I'm preparing for a final using an old exam, but they aren't giving us the answer keys, so I'm wondering if I'm going about this question the right way.
I'm asked to determine if T is a linear transformation where:
$T : \Bbb R^2\rightarrow\Bbb R^2$ with $T(x,y)=(x,1-y)$
I know that a transformation is linear if the following is true:
- $T(u+v) = T(u)+T(v)$
- $T(cu)=cT(u)$
Here's how I solved it.
I created another vector and showed that the transformation works:
$T(a,b) = (a, 1-b)$
Then, I showed what the vectors are when added together:
$(a,b)+(x,y) = (a+x, b+y)$
I then showed what the two transformations are when added:
$T(a,b)+T(x,y) = (a,1-b) + (x, 1-y) = (x + a, 2 - y - b)$
Lastly, I should the transformation on the already added vector:
$T(x+a, y+b) = (x+a, 1 - (y+b))$
Seeing that the rule $T(u+v) = T(u)+T(v)$ failed, I concluded that the transformation is non-linear.
Are there errors in my logic, or is this a fine way to solve this kind of problem? I just don't want to practice these in an incorrect way since only perfect practice makes perfect.

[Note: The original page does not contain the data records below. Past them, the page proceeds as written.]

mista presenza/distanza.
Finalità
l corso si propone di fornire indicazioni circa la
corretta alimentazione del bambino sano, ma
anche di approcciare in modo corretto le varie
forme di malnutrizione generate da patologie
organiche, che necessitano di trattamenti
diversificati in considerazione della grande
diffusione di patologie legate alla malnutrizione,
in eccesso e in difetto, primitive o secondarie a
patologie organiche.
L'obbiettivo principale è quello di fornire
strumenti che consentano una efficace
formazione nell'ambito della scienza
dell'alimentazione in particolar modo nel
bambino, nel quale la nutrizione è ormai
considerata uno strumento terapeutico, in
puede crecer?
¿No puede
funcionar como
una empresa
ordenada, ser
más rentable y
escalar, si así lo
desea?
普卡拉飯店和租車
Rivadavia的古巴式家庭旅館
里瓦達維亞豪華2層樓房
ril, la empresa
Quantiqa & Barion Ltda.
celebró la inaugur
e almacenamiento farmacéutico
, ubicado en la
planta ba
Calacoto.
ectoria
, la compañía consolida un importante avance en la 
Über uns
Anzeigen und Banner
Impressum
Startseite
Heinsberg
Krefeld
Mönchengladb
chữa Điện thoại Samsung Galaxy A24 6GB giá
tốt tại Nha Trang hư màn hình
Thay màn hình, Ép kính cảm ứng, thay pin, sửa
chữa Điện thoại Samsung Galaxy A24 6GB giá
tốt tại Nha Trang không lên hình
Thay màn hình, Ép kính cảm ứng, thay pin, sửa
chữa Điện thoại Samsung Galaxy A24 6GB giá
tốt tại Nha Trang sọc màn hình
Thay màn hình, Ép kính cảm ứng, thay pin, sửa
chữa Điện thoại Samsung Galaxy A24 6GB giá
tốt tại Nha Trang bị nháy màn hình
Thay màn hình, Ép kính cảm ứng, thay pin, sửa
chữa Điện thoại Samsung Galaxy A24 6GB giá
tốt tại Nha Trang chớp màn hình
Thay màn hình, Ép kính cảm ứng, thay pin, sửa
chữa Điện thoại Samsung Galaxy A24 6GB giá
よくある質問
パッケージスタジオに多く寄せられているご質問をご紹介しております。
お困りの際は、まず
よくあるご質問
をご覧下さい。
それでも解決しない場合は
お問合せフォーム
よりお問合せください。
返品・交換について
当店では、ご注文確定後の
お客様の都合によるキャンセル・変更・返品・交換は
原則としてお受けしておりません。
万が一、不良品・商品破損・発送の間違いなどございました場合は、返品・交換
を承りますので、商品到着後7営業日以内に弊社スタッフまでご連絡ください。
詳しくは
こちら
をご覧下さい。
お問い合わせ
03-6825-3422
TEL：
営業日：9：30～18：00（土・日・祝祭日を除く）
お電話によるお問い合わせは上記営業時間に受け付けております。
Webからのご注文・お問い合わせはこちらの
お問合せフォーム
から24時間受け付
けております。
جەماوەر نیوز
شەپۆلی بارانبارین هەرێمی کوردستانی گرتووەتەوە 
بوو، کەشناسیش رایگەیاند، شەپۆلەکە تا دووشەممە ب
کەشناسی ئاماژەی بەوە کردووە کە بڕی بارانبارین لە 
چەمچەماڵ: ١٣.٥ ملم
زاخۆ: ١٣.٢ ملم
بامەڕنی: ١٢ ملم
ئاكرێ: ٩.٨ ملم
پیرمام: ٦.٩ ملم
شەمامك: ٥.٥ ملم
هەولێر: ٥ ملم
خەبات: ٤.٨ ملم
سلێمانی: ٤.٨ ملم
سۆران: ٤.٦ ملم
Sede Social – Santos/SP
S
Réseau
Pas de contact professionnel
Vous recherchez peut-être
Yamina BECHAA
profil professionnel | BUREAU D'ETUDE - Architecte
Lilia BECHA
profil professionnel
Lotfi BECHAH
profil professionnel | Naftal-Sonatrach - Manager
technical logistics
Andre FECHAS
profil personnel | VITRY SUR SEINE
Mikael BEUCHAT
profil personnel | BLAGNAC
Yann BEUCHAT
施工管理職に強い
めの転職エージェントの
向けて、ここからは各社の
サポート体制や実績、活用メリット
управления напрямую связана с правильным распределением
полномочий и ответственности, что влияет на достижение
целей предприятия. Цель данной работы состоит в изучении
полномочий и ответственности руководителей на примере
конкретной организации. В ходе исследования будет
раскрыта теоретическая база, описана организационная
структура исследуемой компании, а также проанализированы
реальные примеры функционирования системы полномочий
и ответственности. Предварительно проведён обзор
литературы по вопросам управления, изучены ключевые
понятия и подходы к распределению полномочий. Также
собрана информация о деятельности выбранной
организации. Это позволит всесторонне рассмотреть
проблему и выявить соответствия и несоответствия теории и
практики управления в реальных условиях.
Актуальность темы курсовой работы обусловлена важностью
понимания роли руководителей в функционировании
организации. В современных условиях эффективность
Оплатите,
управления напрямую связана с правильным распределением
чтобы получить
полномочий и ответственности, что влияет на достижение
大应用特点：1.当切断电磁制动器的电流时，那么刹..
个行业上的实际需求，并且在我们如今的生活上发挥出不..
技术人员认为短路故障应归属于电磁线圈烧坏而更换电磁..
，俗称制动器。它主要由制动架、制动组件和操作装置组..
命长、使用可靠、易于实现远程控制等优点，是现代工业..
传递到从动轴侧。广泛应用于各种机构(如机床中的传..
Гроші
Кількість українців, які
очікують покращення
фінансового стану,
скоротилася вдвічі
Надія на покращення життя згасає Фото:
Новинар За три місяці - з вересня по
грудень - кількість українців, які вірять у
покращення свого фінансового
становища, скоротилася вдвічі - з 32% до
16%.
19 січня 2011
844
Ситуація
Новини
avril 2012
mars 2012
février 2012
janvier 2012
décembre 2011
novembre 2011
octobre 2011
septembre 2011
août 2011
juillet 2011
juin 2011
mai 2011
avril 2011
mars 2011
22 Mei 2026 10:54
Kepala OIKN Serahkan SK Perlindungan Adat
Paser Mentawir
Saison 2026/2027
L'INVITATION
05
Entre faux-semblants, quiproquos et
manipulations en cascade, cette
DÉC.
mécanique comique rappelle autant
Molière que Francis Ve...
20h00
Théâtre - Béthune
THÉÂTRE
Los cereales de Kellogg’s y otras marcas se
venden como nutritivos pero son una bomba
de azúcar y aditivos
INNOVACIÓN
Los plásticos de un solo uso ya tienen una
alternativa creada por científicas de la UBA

The cause for the non-linearity of $T$ is the constant $1$ in the second component of the output of $T$. As @GuidoA. points out, a simple $T(0,0) = (0,1) \ne (0,0)$ suffices to show the non-linearity of $T$ because if $T$ were linear, then $$T(0,0) = T((0,0) + (0,0)) = T(0,0) + T(0,0) \iff T(0,0) = (0,0).$$